Most dog owners have at least a basic understanding of the historical relationship between wolves and dogs, and that dogs originated from wolves – but for many dog owners, that is as far as their understanding goes.
Our modern pet dogs are thought to have been the very first animal species that we domesticated, and this happened for the first time millennia ago, since which time humans have directed the evolution of the domestic dog through taming, selective breeding, and training. The species of dog that we keep today – Canis lupus familiaris – is very far removed from it wolf origins, with perhaps less in common with them than a lot of people think. However, there are still a number of very wolf-like traits within domestic dogs, although most of these have been softened and muted to a great degree.
If you are wondering what dogs and wolves still have in common and what wolf-like traits your own dog possesses, read on to find out more.
Ask most modern dog owners where dogs came from, and most people will be able to tell you that dogs descended from wolves. This is largely true, but there is a little more to it!
Wolves come in various different species of their own, not all of which are extant today – and it is the grey wolf that is the domestic dog’s closest modern relative. However, dogs are not descended from grey wolves, but instead, modern research has identified that the domestic dog and the grey wolf actually evolved side by side but separately, with their common ancestor being lost back in the mists of time – and so the grey wolf is more of a sister species to the domestic dog than its ancestor.
The grey wolf and the domestic dog shares 98-99% of the same DNA. Whilst this is of course a huge amount, that 1-2% difference encompasses a huge range of both physical and behavioural traits, making wolves and dogs close relatives but very distinct from each other.
For context, dogs and humans also have a lot in common at the DNA level – we share around 84% of the same DNA as a dog, which puts in perspective somewhat how much DNA can be shared across two seemingly vastly different species, and makes the high level of shared DNA between wolves and dogs more contextual.
Some dogs breeds undeniably look a lot more wolf-like than others – such as the Siberian husky and the German shepherd. However, when you look at other breeds like the pug or the Chihuahua, it can be really hard to see any similarities!
Understanding how different dog breeds evolved and were created helps to explain the disconnect when you really begin to appreciate how much responsibility humans have for the modern appearance of different dog breeds.

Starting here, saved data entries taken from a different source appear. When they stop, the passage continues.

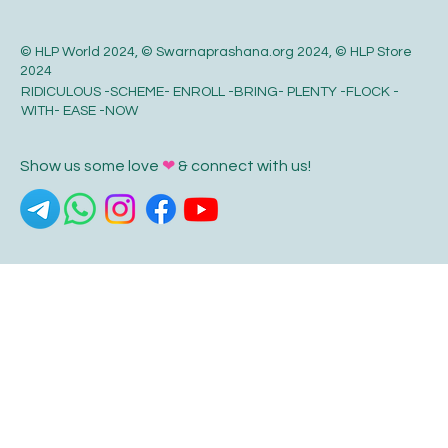
© HLP World 2024, © Swarnaprashana.org 2024, © HLP Store
2024
RIDICULOUS -SCHEME- ENROLL -BRING- PLENTY -FLOCK -
WITH- EASE -NOW
Show us some love
❤
& connect with us!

Going back to the example of the pug we mentioned earlier, their small sizes, flattened faces and other physical traits have been achieved by selective breeding, and do not reflect the way in which such breeds would have evolved on their own, left to their own devices. Dogs that have evolved with less human interference and that have a more natural appearance (or that have deliberately been bred for similar appearance traits to wolves) tend to be more similar in shape, size and build to wolves, with long tails, pointed ears, long muzzles, and a balanced, workmanlike appearance.
Evolutionary traits and advantages continue to influence the behaviour of our pet dogs, and many of the everyday behaviours that we see them display are also present in wolves, and the ancestors of today’s dogs.
The social nature of dogs and their participation in cooperative packs harks back to their wild wolf origins, as does things like a tendency to bury resources, eat whenever food is available, and display a naturally high prey drive.
Canine vocalisations and how dogs communicate with each other vocally is something else common to wolves, with whines, yips, growls and howling all shared across both species.
Additionally, both wolves and dogs are hunter-scavengers, and care for and raise their own young whilst teaching them the skills they need to thrive on their own. Wild wolves also tend to mate at times of year that mean their offspring will be born in the spring or summer when resources like food are easier to come by, and whilst planned dog matings negate this effect, left to their own devices, dogs follow the same seasonal patterns.
Dogs and wolves will often fight acutely – even to the death, in some cases – over a bitch in heat, and tend to roam across large distances in the wild to find a mate.
There are a huge range of temperament traits shared between dogs and wolves, but there are also a large number of differences. Wolves, even when cubs, cannot be trained to follow commands and exhibit loyalty to the same high degree a dog can, and wolves retain an independent streak and tendency to roam where possible, even when they are used to humans.
You will probably see small clues to your dog’s wolf origins in their behaviour every day if you know what to look for – but also, just as many differences that make domestic dogs unique – and that explain why wolves aren’t kept on a large scale as pets!